İstanbul, Mondros ateşkes antlaşmasından sonra 13 Kasım 1918 de İtilaf devletleri tarafından işgal edilmişti. İngiliz devlet adamı Henry Asguith o günlerde şöyle der; “Hasta Adam bu defa gerçekten öldü. Ve mezar taşına ne yazılırsa yazılsın yeniden dirilmesi mümkün değil.”
16 Mart 1920 İstanbul bu kez geçici olarak işgal edildi. İstanbul hükümeti işgali kabullenir. Halka da “ Herkes büyük bir sessizlikle işi gücüyle uğraşsın..der.
Bu işgal sonucu Milletvekilleri tutuklanmış, Bazı Vekillerde Malta adasına sürgün edilmiştir. Bu durum Mudanya Ateşkes antlaşmasına kadar devam etti.
Kurtuluş savaşının sonunda 11 Ekim 1922 de imzalanan Mudanya ateşkes Antlaşmasıyla Osmanlı Devlet Hukuken sona erdi. Mudanya ile İtilaf güçleriyle olan savaş sona erdi. İstanbul ve Boğazlar ve Doğu Trakya’nın yönetimi TBMM’ne devredilmiştir.

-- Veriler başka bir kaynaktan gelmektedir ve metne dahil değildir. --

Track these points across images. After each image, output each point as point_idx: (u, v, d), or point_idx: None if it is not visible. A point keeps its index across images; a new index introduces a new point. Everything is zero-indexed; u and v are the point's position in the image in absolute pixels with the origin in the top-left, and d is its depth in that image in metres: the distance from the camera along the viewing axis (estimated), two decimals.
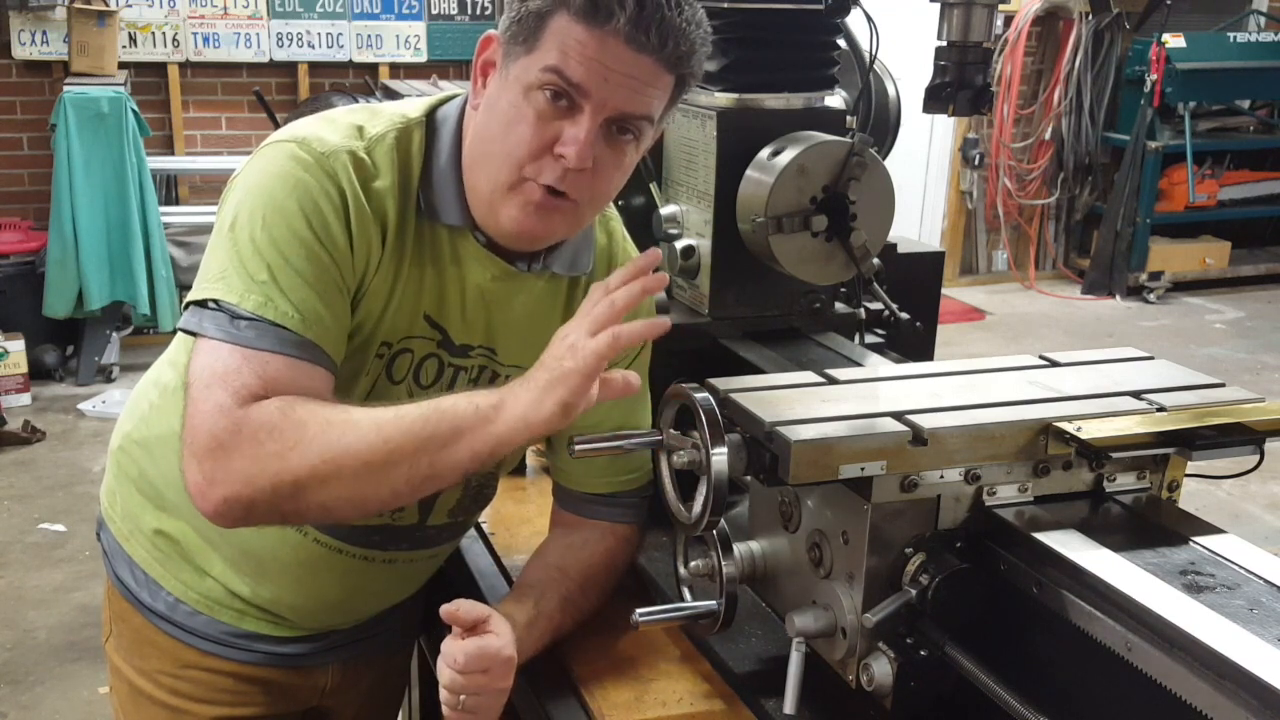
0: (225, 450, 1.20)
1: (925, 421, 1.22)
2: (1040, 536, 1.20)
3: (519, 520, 1.86)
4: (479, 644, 1.33)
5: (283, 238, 1.28)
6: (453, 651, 1.33)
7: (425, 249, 1.39)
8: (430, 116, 1.41)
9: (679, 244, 1.78)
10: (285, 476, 1.20)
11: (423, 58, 6.42)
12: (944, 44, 1.80)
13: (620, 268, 1.30)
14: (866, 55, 1.88)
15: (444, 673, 1.34)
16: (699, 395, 1.26)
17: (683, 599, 1.46)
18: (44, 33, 5.86)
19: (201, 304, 1.28)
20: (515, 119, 1.29)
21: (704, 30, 1.31)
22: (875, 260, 1.72)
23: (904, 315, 1.88)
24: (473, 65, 1.37)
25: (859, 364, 1.70)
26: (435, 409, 1.23)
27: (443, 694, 1.35)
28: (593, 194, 1.35)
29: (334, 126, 1.36)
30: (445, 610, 1.33)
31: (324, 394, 1.28)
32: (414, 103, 1.43)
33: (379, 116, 1.39)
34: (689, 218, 1.80)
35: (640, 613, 1.38)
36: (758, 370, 1.66)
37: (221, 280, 1.28)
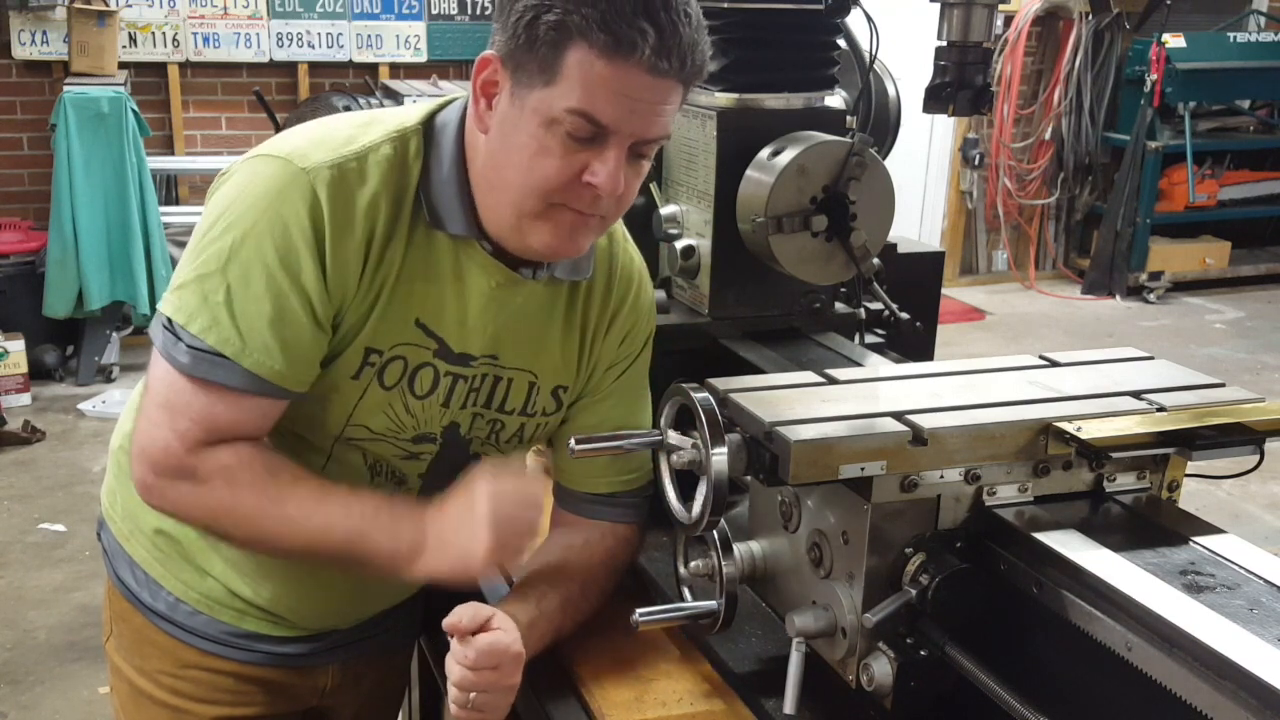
0: (165, 483, 1.35)
1: (925, 421, 1.22)
2: (1040, 536, 1.20)
3: None
4: (490, 640, 1.33)
5: (248, 260, 1.30)
6: (463, 649, 1.33)
7: (419, 257, 1.38)
8: (429, 124, 1.40)
9: (679, 244, 1.78)
10: (216, 529, 1.40)
11: (423, 58, 6.41)
12: (944, 44, 1.80)
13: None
14: (866, 55, 1.88)
15: (454, 670, 1.34)
16: (699, 395, 1.26)
17: (683, 599, 1.46)
18: (44, 33, 5.86)
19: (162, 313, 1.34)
20: (539, 152, 1.28)
21: (705, 30, 1.30)
22: (875, 260, 1.72)
23: (904, 315, 1.88)
24: (472, 85, 1.35)
25: (859, 364, 1.70)
26: (361, 536, 1.35)
27: (451, 692, 1.35)
28: (619, 208, 1.37)
29: (325, 137, 1.36)
30: (448, 624, 1.34)
31: (264, 427, 1.37)
32: (411, 110, 1.42)
33: (375, 125, 1.39)
34: (689, 218, 1.80)
35: (640, 613, 1.38)
36: (758, 370, 1.66)
37: (178, 291, 1.33)
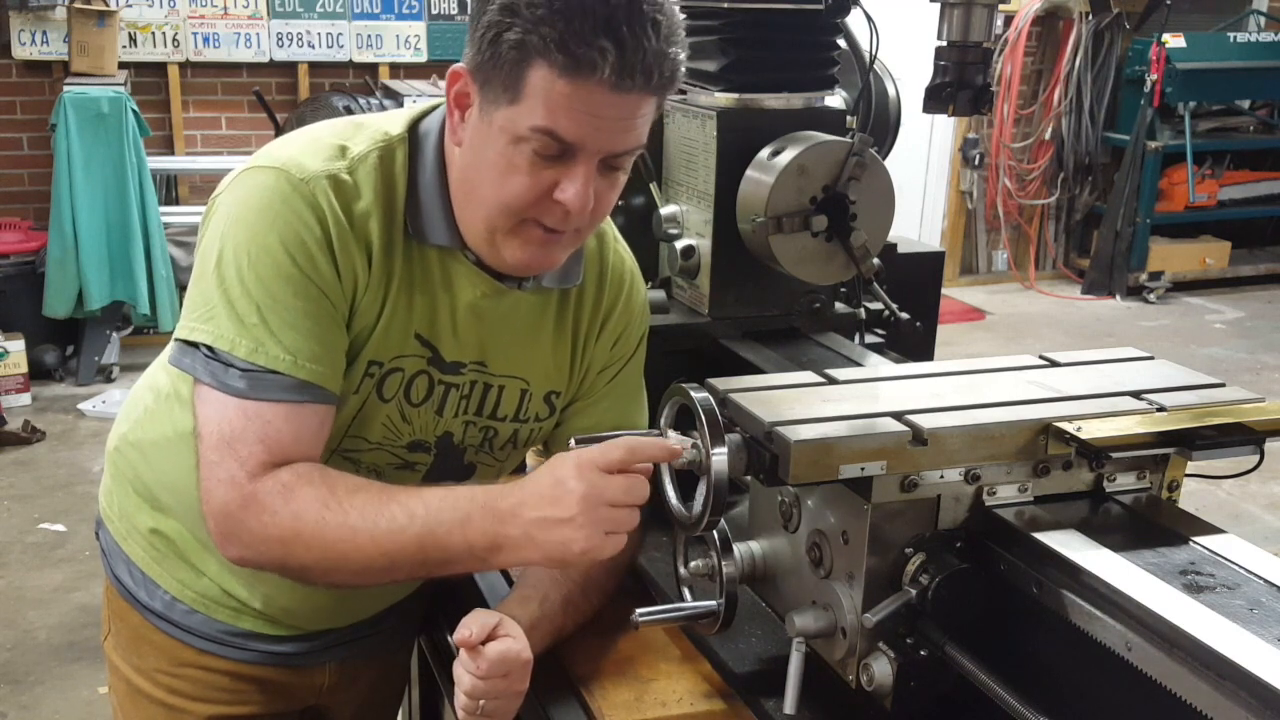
0: (235, 521, 1.29)
1: (925, 421, 1.22)
2: (1040, 536, 1.20)
3: None
4: (501, 650, 1.33)
5: (269, 275, 1.29)
6: (474, 658, 1.33)
7: (414, 268, 1.38)
8: (413, 131, 1.40)
9: (679, 244, 1.78)
10: (290, 562, 1.30)
11: (423, 58, 6.41)
12: (944, 44, 1.80)
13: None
14: (866, 55, 1.88)
15: (464, 679, 1.34)
16: (699, 395, 1.26)
17: (683, 599, 1.45)
18: (44, 33, 5.86)
19: (193, 344, 1.30)
20: (507, 169, 1.27)
21: (682, 36, 1.27)
22: (875, 260, 1.72)
23: (904, 315, 1.88)
24: (446, 97, 1.34)
25: (859, 364, 1.70)
26: (431, 535, 1.26)
27: (460, 700, 1.35)
28: (592, 221, 1.36)
29: (316, 147, 1.35)
30: (458, 639, 1.34)
31: (322, 436, 1.34)
32: (395, 117, 1.42)
33: (361, 133, 1.38)
34: (689, 218, 1.80)
35: (640, 613, 1.38)
36: (758, 370, 1.66)
37: (211, 321, 1.30)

Mudanya Ateşkes Antlaşmasını TBMM adına General İsmet İnönü imzalamıştır. Refet Bele Edirne, Kırklareli ve Tekirdağîn içinde bulunduğu Doğu Trakya’yı Yunanlılardan teslim alır.
İşgal Güçleri İstanbul’u terk etmezler, Lozan da kurulacak barış masasına bırakmışlardır. Emperyalistler o masa da Türkleri Mat edeceklerini zannederler.

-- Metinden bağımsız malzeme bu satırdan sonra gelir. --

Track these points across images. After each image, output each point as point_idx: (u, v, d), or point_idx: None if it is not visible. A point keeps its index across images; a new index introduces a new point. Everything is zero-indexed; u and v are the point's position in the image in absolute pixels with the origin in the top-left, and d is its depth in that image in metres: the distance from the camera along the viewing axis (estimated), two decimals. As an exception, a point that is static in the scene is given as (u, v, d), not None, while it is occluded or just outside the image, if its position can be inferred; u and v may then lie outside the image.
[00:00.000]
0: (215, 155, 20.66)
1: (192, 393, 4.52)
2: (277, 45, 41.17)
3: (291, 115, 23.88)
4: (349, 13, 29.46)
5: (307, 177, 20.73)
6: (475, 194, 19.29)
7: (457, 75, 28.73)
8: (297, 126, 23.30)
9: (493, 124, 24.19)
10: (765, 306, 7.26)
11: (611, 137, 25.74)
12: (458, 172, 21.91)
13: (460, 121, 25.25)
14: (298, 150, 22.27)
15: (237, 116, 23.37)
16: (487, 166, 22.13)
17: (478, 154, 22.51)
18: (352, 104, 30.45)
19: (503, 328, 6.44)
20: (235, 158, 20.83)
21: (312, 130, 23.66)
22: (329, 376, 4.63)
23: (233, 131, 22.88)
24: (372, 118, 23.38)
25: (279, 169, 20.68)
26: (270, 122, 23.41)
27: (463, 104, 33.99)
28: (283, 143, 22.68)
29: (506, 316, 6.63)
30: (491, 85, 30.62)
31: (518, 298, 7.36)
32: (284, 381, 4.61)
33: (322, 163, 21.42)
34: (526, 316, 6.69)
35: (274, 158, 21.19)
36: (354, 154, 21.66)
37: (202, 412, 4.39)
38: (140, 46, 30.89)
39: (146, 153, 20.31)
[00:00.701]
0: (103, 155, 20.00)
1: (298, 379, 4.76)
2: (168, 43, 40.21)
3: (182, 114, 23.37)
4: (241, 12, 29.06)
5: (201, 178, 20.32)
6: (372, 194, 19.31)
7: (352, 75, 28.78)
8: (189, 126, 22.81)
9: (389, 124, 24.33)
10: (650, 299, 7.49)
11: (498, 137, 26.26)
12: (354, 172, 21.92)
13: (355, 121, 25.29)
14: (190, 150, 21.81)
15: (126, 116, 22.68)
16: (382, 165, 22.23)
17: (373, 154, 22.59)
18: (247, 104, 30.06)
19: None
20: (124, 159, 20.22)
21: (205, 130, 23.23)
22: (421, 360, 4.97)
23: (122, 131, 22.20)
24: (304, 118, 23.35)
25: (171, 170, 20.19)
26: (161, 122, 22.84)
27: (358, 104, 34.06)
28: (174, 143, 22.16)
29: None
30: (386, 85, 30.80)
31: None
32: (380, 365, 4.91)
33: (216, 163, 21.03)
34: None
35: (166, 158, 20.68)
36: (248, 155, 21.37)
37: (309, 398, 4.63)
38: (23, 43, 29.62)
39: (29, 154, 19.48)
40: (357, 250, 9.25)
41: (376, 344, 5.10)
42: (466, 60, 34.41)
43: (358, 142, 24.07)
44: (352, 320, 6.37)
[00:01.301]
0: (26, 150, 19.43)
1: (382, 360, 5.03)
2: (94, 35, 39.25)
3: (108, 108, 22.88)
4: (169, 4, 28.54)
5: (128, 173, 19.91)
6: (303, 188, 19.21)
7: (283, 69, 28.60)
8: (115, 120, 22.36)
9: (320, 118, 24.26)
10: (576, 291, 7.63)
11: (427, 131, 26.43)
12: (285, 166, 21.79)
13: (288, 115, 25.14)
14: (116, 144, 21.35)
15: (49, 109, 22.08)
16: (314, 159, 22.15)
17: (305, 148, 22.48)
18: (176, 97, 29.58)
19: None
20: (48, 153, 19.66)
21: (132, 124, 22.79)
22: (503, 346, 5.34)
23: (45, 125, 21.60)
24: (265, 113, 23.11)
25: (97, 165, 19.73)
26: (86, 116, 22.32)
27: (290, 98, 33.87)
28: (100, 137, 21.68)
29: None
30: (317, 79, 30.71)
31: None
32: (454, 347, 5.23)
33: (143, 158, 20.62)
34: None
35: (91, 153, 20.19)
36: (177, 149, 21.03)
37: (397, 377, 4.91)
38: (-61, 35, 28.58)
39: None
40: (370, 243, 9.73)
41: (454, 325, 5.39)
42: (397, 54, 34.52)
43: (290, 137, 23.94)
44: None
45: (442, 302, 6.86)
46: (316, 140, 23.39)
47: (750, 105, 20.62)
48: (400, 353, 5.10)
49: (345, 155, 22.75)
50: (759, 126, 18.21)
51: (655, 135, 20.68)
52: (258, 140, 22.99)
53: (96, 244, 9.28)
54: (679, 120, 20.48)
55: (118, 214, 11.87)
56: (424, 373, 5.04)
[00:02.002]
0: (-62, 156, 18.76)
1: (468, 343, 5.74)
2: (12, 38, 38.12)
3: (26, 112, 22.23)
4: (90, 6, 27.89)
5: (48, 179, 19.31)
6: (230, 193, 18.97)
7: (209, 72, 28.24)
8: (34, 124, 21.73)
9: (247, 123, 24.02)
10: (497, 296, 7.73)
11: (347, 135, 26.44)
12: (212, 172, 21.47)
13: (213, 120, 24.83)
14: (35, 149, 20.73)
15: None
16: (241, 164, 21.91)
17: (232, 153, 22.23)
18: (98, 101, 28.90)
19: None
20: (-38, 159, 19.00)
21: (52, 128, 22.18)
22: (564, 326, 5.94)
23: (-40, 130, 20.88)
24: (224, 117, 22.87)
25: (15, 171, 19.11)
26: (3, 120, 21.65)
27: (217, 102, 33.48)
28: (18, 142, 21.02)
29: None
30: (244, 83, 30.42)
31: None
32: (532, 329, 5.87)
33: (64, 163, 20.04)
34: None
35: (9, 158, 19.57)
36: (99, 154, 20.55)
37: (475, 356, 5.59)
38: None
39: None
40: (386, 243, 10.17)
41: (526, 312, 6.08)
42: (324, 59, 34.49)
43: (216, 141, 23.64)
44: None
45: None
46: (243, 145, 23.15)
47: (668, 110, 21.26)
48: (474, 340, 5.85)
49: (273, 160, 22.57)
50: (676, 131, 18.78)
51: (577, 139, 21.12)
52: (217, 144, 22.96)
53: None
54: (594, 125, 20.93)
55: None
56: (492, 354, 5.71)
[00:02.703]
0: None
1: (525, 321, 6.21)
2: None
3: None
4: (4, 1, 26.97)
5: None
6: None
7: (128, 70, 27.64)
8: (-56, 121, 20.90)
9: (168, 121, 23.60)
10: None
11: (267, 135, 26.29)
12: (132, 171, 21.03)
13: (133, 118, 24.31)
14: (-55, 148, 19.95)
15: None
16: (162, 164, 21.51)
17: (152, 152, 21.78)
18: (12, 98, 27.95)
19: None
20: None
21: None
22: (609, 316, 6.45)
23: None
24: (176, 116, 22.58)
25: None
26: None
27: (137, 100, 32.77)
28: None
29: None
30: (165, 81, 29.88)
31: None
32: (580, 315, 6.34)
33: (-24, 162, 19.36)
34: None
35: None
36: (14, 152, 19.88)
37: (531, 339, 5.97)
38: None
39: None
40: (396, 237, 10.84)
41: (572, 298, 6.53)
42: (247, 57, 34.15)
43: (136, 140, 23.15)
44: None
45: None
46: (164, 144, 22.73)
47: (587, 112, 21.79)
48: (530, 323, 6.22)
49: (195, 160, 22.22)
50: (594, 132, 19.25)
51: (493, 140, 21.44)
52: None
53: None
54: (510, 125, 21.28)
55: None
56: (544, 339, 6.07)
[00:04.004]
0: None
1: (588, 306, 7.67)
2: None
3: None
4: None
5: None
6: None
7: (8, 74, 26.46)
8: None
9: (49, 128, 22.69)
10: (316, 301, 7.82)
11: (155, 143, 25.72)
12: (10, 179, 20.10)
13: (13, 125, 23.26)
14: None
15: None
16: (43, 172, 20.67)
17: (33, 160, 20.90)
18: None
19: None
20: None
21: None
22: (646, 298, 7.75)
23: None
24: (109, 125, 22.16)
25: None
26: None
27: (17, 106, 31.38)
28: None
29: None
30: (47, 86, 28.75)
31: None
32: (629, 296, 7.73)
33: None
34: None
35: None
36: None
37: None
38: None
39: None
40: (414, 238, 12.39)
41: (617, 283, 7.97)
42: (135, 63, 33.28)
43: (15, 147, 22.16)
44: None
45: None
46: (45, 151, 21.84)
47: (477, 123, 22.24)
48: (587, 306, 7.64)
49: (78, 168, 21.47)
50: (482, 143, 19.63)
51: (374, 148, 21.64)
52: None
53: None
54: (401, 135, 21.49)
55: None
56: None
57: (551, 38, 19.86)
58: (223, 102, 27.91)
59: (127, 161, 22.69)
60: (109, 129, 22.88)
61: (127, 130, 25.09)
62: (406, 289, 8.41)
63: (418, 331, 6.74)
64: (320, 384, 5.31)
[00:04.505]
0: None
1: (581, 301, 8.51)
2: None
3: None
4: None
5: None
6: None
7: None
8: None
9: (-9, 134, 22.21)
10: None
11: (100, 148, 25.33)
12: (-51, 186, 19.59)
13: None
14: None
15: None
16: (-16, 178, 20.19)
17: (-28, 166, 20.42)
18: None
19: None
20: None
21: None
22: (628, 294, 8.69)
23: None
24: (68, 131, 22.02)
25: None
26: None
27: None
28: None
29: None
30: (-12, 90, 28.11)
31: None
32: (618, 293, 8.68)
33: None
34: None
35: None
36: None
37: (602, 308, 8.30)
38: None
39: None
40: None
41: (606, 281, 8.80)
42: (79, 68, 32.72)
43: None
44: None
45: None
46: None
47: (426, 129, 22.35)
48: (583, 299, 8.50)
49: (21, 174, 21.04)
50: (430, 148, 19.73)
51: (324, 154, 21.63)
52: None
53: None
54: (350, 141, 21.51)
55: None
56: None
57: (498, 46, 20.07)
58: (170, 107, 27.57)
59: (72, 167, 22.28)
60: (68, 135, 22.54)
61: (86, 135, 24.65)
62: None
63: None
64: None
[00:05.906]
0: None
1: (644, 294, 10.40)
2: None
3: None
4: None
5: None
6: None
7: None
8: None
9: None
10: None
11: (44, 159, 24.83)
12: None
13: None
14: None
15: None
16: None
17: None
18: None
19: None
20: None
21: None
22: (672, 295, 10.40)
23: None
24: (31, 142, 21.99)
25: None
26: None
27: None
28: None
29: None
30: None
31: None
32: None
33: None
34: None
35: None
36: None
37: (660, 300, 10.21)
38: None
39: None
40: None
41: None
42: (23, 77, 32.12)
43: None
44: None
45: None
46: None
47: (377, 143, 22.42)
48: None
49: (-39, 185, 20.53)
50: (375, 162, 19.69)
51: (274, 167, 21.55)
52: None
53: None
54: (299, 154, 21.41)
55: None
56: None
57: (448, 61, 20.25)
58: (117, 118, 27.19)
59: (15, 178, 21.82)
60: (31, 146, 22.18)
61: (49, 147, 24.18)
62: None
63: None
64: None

Lozan Barışın dada TBMM’ni İsmet İnönü Temsil eder. Emperyalistlere büyük direniş gösteren İsmet Paşa Lozan Barışını İmzalar. Lozan Barış Antlaşması Cumhuriyetin kurucu antlaşmasıdır.

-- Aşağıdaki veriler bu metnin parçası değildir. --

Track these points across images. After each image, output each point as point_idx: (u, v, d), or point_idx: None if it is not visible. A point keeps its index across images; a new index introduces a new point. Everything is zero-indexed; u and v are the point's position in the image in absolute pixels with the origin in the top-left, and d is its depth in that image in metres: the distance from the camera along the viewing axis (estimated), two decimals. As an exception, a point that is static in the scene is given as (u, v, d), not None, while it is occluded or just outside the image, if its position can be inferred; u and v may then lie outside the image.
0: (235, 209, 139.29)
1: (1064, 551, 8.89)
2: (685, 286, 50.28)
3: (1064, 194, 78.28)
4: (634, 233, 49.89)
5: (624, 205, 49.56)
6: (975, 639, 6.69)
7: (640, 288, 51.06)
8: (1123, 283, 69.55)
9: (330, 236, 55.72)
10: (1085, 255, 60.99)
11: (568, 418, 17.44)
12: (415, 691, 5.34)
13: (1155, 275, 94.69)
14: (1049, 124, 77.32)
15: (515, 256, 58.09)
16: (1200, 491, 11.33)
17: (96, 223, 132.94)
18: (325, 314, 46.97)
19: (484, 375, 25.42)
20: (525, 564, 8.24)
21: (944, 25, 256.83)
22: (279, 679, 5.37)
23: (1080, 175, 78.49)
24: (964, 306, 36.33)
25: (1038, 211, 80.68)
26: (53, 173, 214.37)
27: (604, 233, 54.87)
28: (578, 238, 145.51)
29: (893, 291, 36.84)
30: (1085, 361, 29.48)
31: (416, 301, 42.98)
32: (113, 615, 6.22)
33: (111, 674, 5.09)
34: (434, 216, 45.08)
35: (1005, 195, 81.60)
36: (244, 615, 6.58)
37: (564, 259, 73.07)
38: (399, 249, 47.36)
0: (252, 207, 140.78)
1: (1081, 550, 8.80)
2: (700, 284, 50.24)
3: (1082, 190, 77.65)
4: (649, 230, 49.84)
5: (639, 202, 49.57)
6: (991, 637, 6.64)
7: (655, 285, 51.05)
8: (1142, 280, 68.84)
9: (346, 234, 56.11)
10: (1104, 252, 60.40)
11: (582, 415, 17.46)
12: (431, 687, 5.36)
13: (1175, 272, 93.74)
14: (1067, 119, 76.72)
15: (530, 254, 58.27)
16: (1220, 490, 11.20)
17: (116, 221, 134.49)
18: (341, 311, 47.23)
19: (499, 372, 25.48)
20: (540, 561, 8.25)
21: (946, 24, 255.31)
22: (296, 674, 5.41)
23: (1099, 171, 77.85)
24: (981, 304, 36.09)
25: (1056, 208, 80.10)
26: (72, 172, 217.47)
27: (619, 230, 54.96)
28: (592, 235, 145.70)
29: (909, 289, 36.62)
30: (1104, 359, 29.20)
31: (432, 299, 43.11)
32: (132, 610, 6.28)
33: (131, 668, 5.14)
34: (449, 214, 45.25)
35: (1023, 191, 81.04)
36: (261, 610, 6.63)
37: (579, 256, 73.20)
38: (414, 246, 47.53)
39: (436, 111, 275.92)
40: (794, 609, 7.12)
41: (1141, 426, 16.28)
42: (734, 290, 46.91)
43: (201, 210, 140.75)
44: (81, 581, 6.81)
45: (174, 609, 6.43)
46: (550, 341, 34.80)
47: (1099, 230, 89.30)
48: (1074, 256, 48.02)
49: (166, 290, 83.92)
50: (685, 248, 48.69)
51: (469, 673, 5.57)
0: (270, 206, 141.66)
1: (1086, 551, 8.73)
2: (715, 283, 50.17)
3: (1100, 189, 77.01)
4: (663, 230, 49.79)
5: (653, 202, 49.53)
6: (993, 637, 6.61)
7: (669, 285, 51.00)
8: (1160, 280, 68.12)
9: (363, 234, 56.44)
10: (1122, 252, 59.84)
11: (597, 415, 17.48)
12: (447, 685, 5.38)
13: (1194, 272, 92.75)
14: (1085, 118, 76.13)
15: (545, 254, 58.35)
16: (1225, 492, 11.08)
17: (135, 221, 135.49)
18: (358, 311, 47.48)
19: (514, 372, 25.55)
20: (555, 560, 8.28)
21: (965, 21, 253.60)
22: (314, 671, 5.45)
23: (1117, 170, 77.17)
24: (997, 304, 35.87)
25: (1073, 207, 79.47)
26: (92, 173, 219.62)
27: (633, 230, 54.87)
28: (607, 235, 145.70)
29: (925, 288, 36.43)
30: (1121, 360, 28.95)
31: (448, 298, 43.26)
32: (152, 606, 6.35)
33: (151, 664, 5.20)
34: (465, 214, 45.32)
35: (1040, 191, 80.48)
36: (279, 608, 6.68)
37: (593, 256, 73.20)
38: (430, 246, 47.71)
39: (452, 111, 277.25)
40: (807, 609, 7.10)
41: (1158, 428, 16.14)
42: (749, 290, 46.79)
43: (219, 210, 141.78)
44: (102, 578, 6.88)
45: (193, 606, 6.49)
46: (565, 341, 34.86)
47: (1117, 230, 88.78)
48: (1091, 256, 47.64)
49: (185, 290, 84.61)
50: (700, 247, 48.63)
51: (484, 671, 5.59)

Türkiye’nin bugünkü sınırları büyük oranda Lozan da çizilmiştir. Kapitülasyonlar kaldırılmış, Ekonomik bağımsızlığımız sağlamıştır.
23 Ağustos 1923 günü TBMM Lozan Barış antlaşmasını onaylar.
Nihayet 2 Ekim 1923 Toplarını Dolmabahçe sarayına Doğrultarak gelenler o gün Dolmabahçe Rıhtımında yapılan törenle gönderilir. Taşkışla da dalgalanan İngiliz bayrağı o gün indirilir. Yerine Boyacı Esnafı, Hacı Ahmet efendi Tarafından yaptırılan Türk Bayrağı çekilir.
102 yıl evvel bugün İstanbul Fatih Sultan Mehmet’ten sonra, Mustafa kemal Atatürk tarafından bir kez daha fethedilmiştir.
6 Ekim 1923 de Türk Ordusu,3.kolordu Komutanı Şükrü Naili Paşanın komutasında İstanbul’a girer. Halk ordumuzu Büyük bir coşku içinde karşılar. Bu coşku Türkiye Cumhuriyetinin ayak sesidir.
23 gün sonra Ankara da TBMM 29 Ekim 1923 de Cumhuriyeti ilan eder.